Job specs call for 2" Pvc coated aluminum conduit
Ive run a couple of hundred sticks of aluminum conduit and thousands of sticks of pvc coated ridgid but i have never seen let alone run any pvc coated aluminum. 
I was planning on using pvc sized dies on the pony motor and a 555 with a pvc sized shoe like i would on pvc coated galvanized.

Any tips or tricks i need to know?


----------



## Flyingsod (Jul 11, 2013)

My mind upon seeing your post in the feed screamed WHY??? So what is the purpose of pvc coated aluminum?

I remember a batch of pvc coated rigid that wouldn’t slide in the bending shoe. We had to keep dousing it with aerokroil. Sorry I also have no experience with pvc aluminum. 


Sent from my iPhone using Tapatalk


----------



## Easy (Oct 18, 2017)

What application is it being used for? 2" aluminum coated would be a pain to work with.
Is it this the stuff your working with? PVC coated Aluminum


----------



## gpop (May 14, 2018)

Easy said:


> What application is it being used for? 2" aluminum coated would be a pain to work with.
> Is it this the stuff your working with? PVC coated Aluminum


Calbond® aluminum conduit or similar. 

Specs call for underground pvc conduit to be connected to pvc coated aluminum 90 until a minimum of 18" above grade. It will go in a panel at 22" so conduit from panel till after the first bend underground.


----------



## gpop (May 14, 2018)

Flyingsod said:


> My mind upon seeing your post in the feed screamed WHY??? So what is the purpose of pvc coated aluminum?
> 
> I remember a batch of pvc coated rigid that wouldn’t slide in the bending shoe. We had to keep dousing it with aerokroil. Sorry I also have no experience with pvc aluminum.
> 
> ...


With the right tools pvc coated ridgid (galvanized) is easy to run. Im just not sure if pvc coated aluminum is the same. 
E.G do i need a different type of threading oil. Is the coating softer and easier to tear than pvc coated ridgid.


----------



## TGGT (Oct 28, 2012)

Can you purchase pre-fabbed bends and then just cut/thread the straight stub ups? Avoid having to bend the stuff altogether. I can't imagine it's cheap, and I wouldn't want to have a scrap pile of the stuff.


----------



## gpop (May 14, 2018)

TGGT said:


> Can you purchase pre-fabbed bends and then just cut/thread the straight stub ups? Avoid having to bend the stuff altogether. I can't imagine it's cheap, and I wouldn't want to have a scrap pile of the stuff.

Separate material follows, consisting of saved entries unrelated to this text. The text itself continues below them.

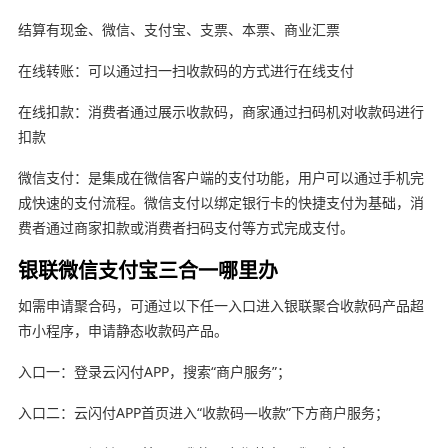
结算有现金、微信、支付宝、支票、本票、商业汇票
在线转账：可以通过扫一扫收款码的方式进行在线支付
在线扣款：消费者通过展示收款码，商家通过扫码机对收款码进行
扣款
微信支付：是集成在微信客户端的支付功能，用户可以通过手机完
成快速的支付流程。微信支付以绑定银行卡的快捷支付为基础，消
费者通过商家扣款或消费者扫码支付等方式完成支付。
银联微信支付宝三合一哪里办
如需申请聚合码，可通过以下任一入口进入银联聚合收款码产品超
市小程序，申请静态收款码产品。
入口一：登录云闪付APP，搜索“商户服务”；
入口二：云闪付APP首页进入“收款码—收款”下方商户服务；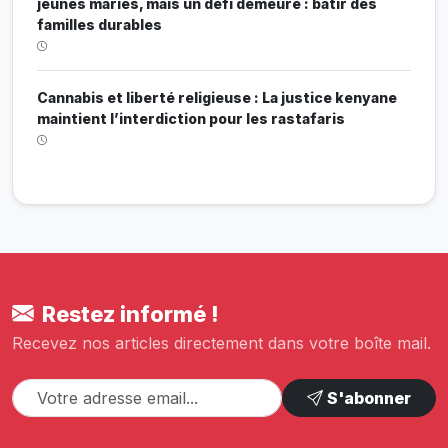
jeunes mariés, mais un défi demeure : bâtir des
familles durables
Cannabis et liberté religieuse : La justice kenyane
maintient l’interdiction pour les rastafaris
Restez informé !
Recevez nos articles directement dans votre boîte mail.
S'abonner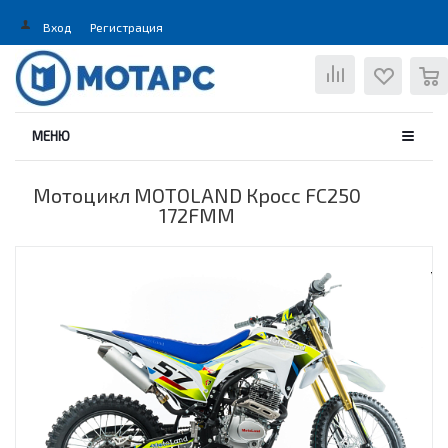
Вход
Регистрация
0
МЕНЮ
Мотоцикл MOTOLAND Кросс FC250
172FMM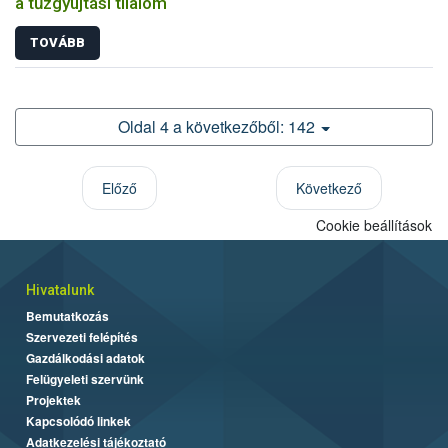
a tűzgyújtási tilalom
TOVÁBB
Oldal 4 a következőből: 142
Előző
Következő
Cookie beállítások
Hivatalunk
Bemutatkozás
Szervezeti felépítés
Gazdálkodási adatok
Felügyeleti szervünk
Projektek
Kapcsolódó linkek
Adatkezelési tájékoztató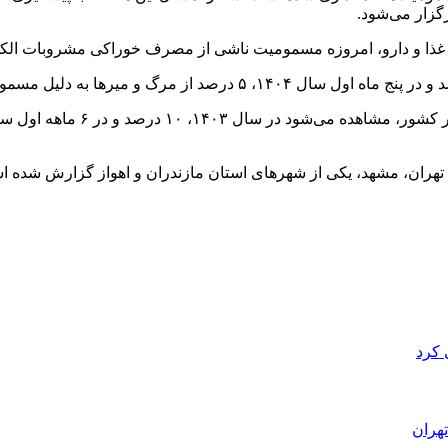
گزار می‌شود.
 غذا و دارو، امروزه مسمومیت ناشی از مصرف خوراکی مشروبات الکل
 کرد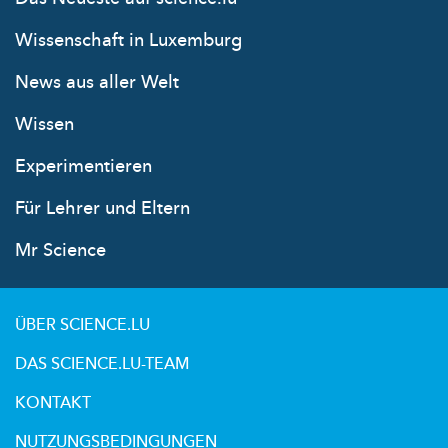
Wissenschaft in Luxemburg
News aus aller Welt
Wissen
Experimentieren
Für Lehrer und Eltern
Mr Science
ÜBER SCIENCE.LU
DAS SCIENCE.LU-TEAM
KONTAKT
NUTZUNGSBEDINGUNGEN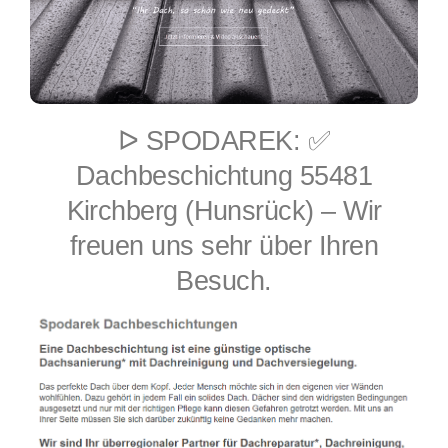
ᐅ SPODAREK: ✅
Dachbeschichtung 55481
Kirchberg (Hunsrück) – Wir
freuen uns sehr über Ihren
Besuch.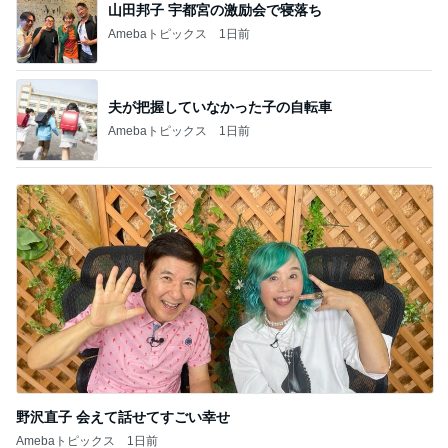
山田邦子 宇都宮の激励会で寝落ち
Amebaトピックス
1日前
夫が把握していなかった子の自転車
Amebaトピックス
1日前
野沢直子 会えて話せてすごい幸せ
Amebaトピックス
1日前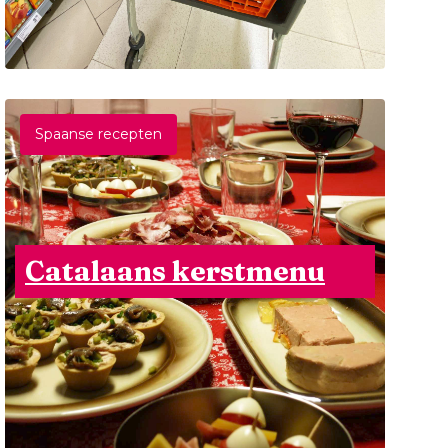
Spaanse recepten
Catalaans kerstmenu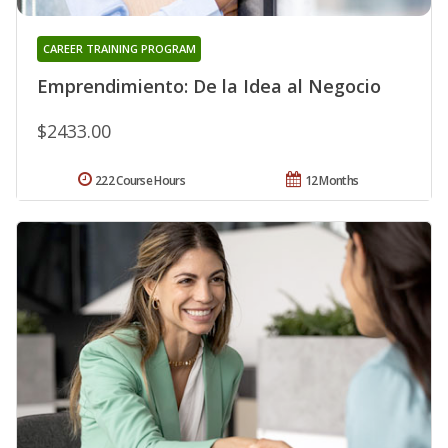
CAREER TRAINING PROGRAM
Emprendimiento: De la Idea al Negocio
$2433.00
222 Course Hours
12 Months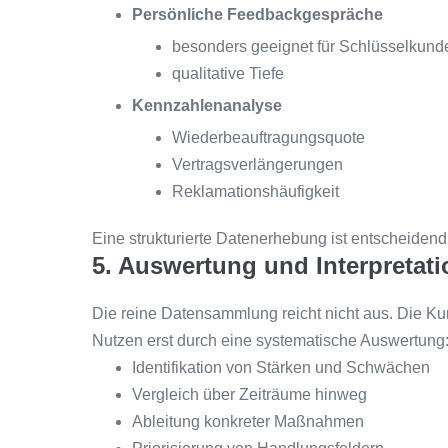
Persönliche Feedbackgespräche
besonders geeignet für Schlüsselkund
qualitative Tiefe
Kennzahlenanalyse
Wiederbeauftragungsquote
Vertragsverlängerungen
Reklamationshäufigkeit
Eine strukturierte Datenerhebung ist entscheidend
5. Auswertung und Interpretat
Die reine Datensammlung reicht nicht aus. Die Kund
Nutzen erst durch eine systematische Auswertung
Identifikation von Stärken und Schwächen
Vergleich über Zeiträume hinweg
Ableitung konkreter Maßnahmen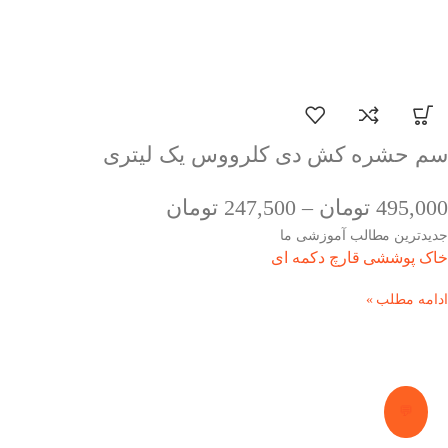
سم حشره کش دی کلرووس یک لیتری
495,000
تومان
–
247,500
تومان
جدیدترین مطالب آموزشی ما
خاک پوششی قارچ دکمه ای
ادامه مطلب »
💬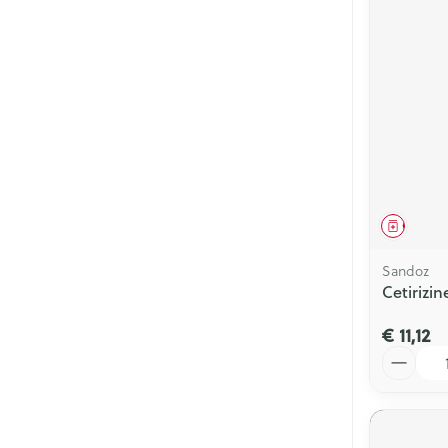
Genees
Sandoz
Cetirizi
€ 11,12
Aantal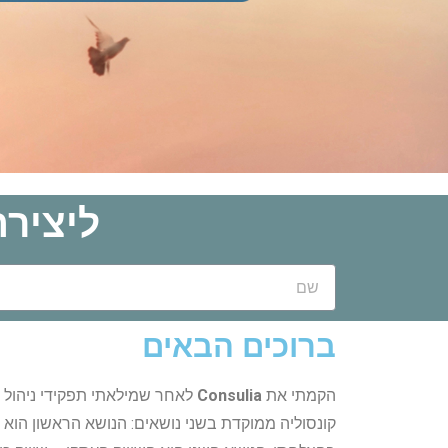
ליציר
שם
ברוכים הבאים
הקמתי את
Consulia
לאחר שמילאתי תפקידי ניהול שי
קונסוליה ממוקדת בשני נושאים: הנושא הראשון הוא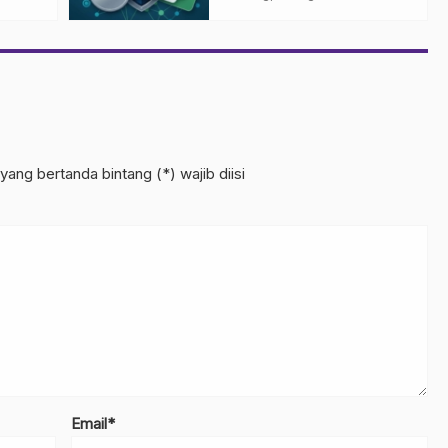
yang bertanda bintang (*) wajib diisi
Email*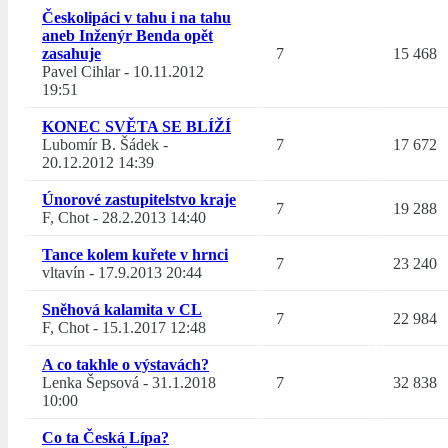
Českolipáci v tahu i na tahu
aneb Inženýr Benda opět
zasahuje
7
15 468
Pavel Cihlar
-
10.11.2012
19:51
KONEC SVĚTA SE BLÍŽÍ
Lubomír B. Šádek
-
7
17 672
20.12.2012 14:39
Únorové zastupitelstvo kraje
7
19 288
F, Chot
-
28.2.2013 14:40
Tance kolem kuřete v hrnci
7
23 240
vltavín
-
17.9.2013 20:44
Sněhová kalamita v CL
7
22 984
F, Chot
-
15.1.2017 12:48
A co takhle o výstavách?
Lenka Šepsová
-
31.1.2018
7
32 838
10:00
Co ta Česká Lípa?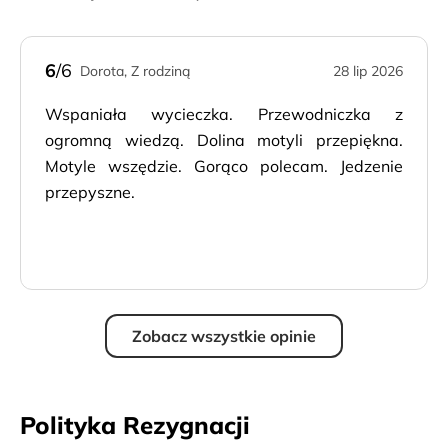
6
/6
Dorota, Z rodziną
28 lip 2026
Wspaniała wycieczka. Przewodniczka z
ogromną wiedzą. Dolina motyli przepiękna.
Motyle wszędzie. Gorąco polecam. Jedzenie
przepyszne.
Zobacz wszystkie opinie
Polityka Rezygnacji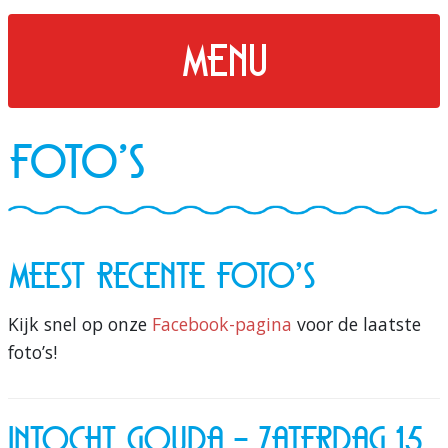
menu
Foto's
Meest recente foto's
Kijk snel op onze
Facebook-pagina
voor de laatste
foto’s!
Intocht Gouda - zaterdag 15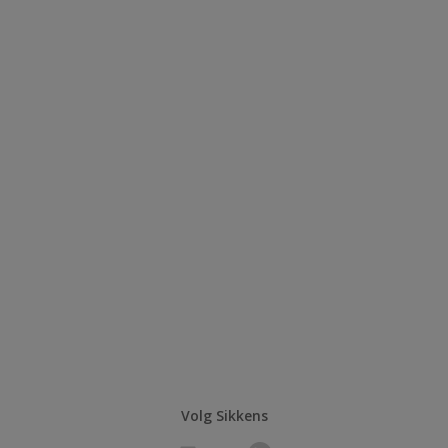
Volg Sikkens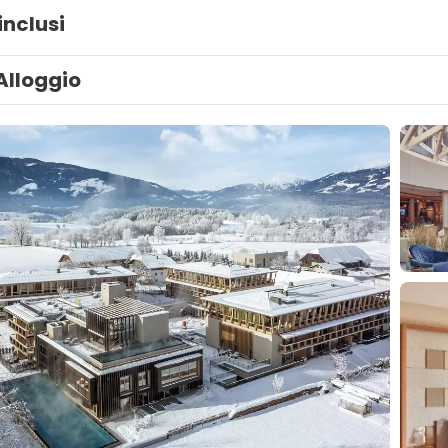
inclusi
Alloggio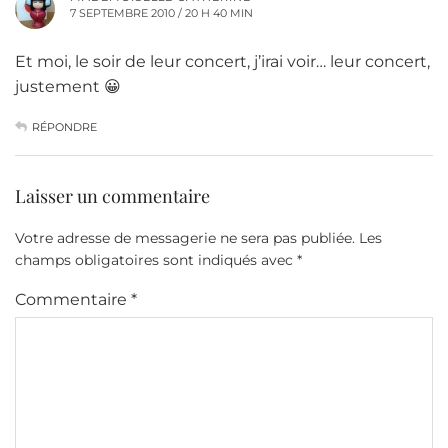
7 SEPTEMBRE 2010 / 20 H 40 MIN
Et moi, le soir de leur concert, j’irai voir… leur concert,
justement 😀
RÉPONDRE
Laisser un commentaire
Votre adresse de messagerie ne sera pas publiée.
Les
champs obligatoires sont indiqués avec
*
Commentaire
*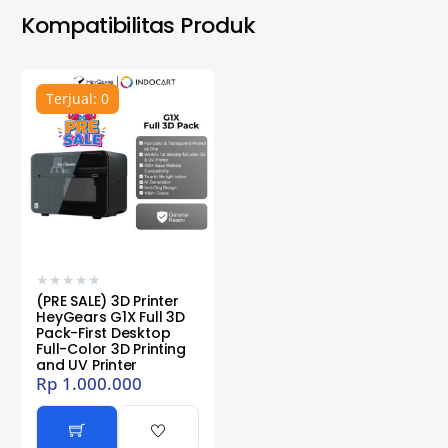
Kompatibilitas Produk
Terjual: 0
★
★
★
★
★
(PRE SALE) 3D Printer
HeyGears G1X Full 3D
Pack-First Desktop
Full-Color 3D Printing
and UV Printer
Rp
1.000.000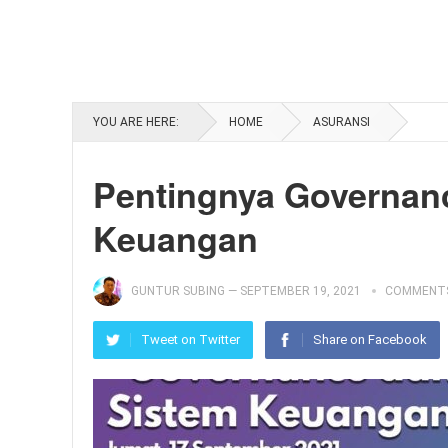
YOU ARE HERE:
HOME
ASURANSI
Pentingnya Governanc
Keuangan
GUNTUR SUBING
—
SEPTEMBER 19, 2021
COMMENTS
Tweet on Twitter
Share on Facebook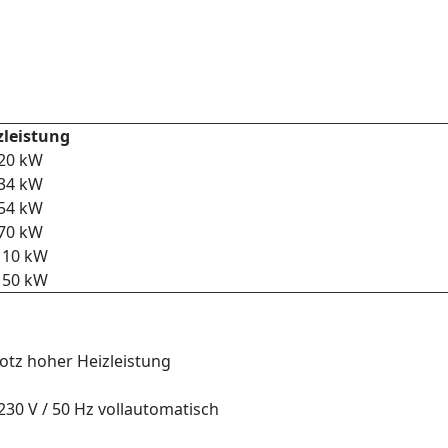
zleistung
20 kW
34 kW
54 kW
70 kW
110 kW
150 kW
rotz hoher Heizleistung
 230 V / 50 Hz vollautomatisch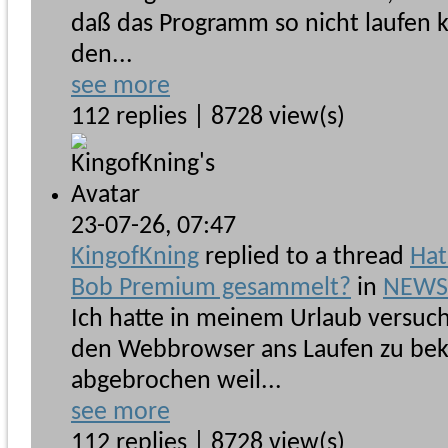
daß das Programm so nicht laufen 
den...
see more
112 replies | 8728 view(s)
23-07-26,
07:47
KingofKning
replied to a thread
Hat
Bob Premium gesammelt?
in
NEWSb
Ich hatte in meinem Urlaub versuc
den Webbrowser ans Laufen zu be
abgebrochen weil...
see more
112 replies | 8728 view(s)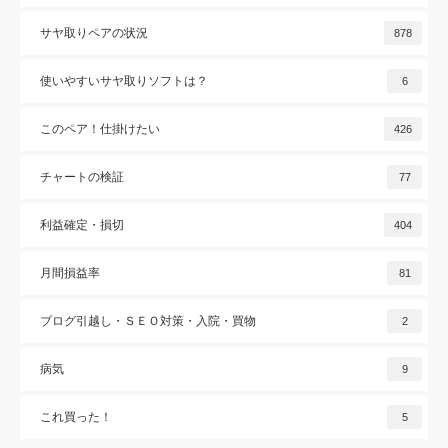
サヤ取りペアの状況
878
使いやすいサヤ取りソフトは？
6
このペア！仕掛けたい
426
チャートの検証
77
利益確定・損切
404
月間損益率
81
ブログ引越し・ＳＥＯ対策・入院・買物
2
病気
9
これ買った！
5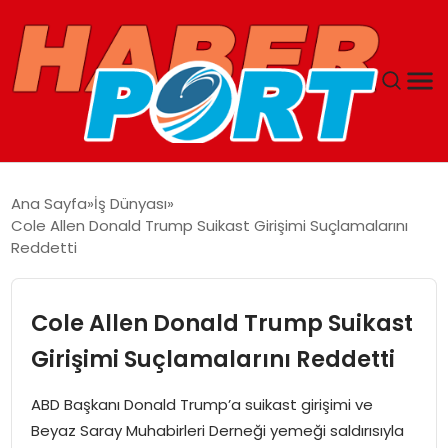
ANASAYFA
Ana Sayfa
İş Dünyası
Cole Allen Donald Trump Suikast Girişimi Suçlamalarını
GUNCEL
Reddetti
YAŞAM
Cole Allen Donald Trump Suikast
SAĞLIK
Girişimi Suçlamalarını Reddetti
SPOR
ABD Başkanı Donald Trump’a suikast girişimi ve
Beyaz Saray Muhabirleri Derneği yemeği saldırısıyla
MAGAZIN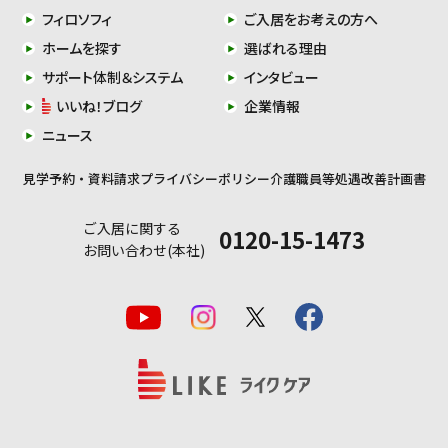
フィロソフィ
ご入居をお考えの方へ
ホームを探す
選ばれる理由
サポート体制＆システム
インタビュー
いいね！ブログ
企業情報
ニュース
見学予約・資料請求
プライバシーポリシー
介護職員等処遇改善計画書
ご入居に関する
0120-15-1473
お問い合わせ(本社)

Im actually more worried about threading it then i am about bending it.


----------



## Jlarson (Jun 28, 2009)

It's the same coating on the Al stuff as on the coated steel. We usually use bulk wd-40 for aluminum threading jobs for lube.


----------



## gpop (May 14, 2018)

Long lead time but i finally did my fist big job with pvc coated aluminum and i love the stuff. Threads easy and its so light compared to 2" pvc coated ridgid.


----------



## Slay301 (Apr 23, 2018)

They sell clam shells for threading it . It sandwiches the pipe in tri vice so you don’t mess up the pvc or you can take a piece of rigid a size bigger and cut it down the middle and make your own


----------